To nowe rozwiązanie autorstwa Ministerstwa Sprawiedliwości, które ma się znaleźć w art. 209 kodeksu karnego, dotyczącym niedopełnienia obowiązków alimentacyjnych, który przewiduje karalność za „uporczywe uchylanie się" od tego obowiązku.
Bat i marchewka
Środowiska wierzycielek alimentacyjnych (gdyż to głównie matki i oczywiście dzieci), ale też komornicy od dawna wskazywali, że jednym ze sposobów rokujących nadzieje na poprawę ściągalności alimentów byłoby sprecyzowanie przesłanki tego przestępstwa, w szczególności „uporczywości", za którą grozi do dwóch lat więzienia, ale często trudno ją wykazać.

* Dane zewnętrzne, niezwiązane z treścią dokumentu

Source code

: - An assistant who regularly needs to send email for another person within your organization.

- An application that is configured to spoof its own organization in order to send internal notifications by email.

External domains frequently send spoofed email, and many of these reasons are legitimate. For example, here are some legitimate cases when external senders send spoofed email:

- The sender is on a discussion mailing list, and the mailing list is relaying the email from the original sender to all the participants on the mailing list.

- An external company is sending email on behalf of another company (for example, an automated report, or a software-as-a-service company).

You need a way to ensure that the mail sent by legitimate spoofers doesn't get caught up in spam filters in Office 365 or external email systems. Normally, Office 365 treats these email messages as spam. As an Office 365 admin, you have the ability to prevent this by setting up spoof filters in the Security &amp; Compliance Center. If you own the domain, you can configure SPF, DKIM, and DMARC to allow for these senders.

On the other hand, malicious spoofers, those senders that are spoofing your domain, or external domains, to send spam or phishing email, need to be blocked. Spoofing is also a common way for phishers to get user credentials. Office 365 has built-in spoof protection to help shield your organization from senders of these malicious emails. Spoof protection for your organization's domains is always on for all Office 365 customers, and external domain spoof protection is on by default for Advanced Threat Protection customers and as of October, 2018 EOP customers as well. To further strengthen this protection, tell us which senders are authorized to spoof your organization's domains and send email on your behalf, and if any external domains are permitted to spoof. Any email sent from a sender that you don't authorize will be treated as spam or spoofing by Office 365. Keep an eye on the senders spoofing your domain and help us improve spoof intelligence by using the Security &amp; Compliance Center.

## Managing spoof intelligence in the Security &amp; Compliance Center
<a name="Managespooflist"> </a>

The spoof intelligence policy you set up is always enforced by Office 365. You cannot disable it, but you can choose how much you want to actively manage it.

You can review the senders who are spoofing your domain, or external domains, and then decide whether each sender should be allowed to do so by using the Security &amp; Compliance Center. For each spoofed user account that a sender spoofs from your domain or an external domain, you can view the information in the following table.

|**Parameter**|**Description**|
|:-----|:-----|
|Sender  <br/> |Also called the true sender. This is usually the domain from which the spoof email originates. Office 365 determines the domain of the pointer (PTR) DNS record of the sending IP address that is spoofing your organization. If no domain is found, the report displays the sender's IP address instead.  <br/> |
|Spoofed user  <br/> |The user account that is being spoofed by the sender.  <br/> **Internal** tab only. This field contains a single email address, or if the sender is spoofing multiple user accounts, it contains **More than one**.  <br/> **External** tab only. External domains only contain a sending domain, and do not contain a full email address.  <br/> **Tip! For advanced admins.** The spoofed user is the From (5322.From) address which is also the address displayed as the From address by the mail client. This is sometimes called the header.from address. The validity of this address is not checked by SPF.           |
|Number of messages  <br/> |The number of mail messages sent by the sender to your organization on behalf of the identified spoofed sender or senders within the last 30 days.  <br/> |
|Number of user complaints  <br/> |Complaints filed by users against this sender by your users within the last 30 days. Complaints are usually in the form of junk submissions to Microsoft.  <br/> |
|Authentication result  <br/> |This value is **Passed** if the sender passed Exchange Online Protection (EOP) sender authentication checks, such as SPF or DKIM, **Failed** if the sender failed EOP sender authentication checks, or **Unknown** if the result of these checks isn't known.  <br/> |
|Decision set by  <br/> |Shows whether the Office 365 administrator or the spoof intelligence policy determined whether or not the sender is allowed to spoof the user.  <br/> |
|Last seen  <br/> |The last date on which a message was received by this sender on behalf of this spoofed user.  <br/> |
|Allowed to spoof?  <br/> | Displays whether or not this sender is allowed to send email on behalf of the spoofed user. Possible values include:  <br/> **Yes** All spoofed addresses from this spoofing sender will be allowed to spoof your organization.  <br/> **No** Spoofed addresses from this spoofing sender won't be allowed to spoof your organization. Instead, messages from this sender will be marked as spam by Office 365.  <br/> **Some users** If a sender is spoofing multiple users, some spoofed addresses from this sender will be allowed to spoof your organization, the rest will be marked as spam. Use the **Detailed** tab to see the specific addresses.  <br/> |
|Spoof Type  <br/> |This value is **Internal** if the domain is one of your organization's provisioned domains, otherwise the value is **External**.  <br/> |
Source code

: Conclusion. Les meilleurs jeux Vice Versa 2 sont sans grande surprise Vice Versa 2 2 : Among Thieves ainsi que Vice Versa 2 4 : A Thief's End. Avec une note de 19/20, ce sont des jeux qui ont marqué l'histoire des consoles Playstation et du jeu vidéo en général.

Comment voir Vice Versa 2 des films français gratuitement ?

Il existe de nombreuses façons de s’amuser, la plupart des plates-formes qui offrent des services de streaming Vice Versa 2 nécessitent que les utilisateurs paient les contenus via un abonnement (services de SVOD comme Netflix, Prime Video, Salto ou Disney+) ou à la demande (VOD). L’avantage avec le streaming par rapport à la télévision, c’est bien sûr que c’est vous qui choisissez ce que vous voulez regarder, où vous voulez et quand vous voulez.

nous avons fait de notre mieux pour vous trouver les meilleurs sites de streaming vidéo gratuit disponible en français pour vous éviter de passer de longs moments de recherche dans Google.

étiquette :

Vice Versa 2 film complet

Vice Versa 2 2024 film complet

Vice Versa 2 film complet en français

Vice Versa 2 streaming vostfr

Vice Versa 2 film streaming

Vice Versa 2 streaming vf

– Obiektywne kryterium, w odróżnieniu od obecnego zapisu, powinno zwiększyć skuteczność prawa – powiedział minister Zbigniew Ziobro, prezentując w piątek projekt.
Za nowy typ przestępstwa będzie groziła kara ograniczenia wolności lub do roku więzienia. Kara do dwóch lat, tak jak teraz, będzie groziła osobie, która nie płacąc alimentów, naraża osobę najbliższą na niemożność zaspokojenia podstawowych potrzeb życiowych.
Jeśli jednak dłużnik alimentacyjny dobrowolnie wyrówna zaległości przed wszczęciem wobec niego postępowania, uniknie kary z tego nowego przestępstwa, a jeśli narażał najbliższych, ale zapłacił – może zwolnić go sąd.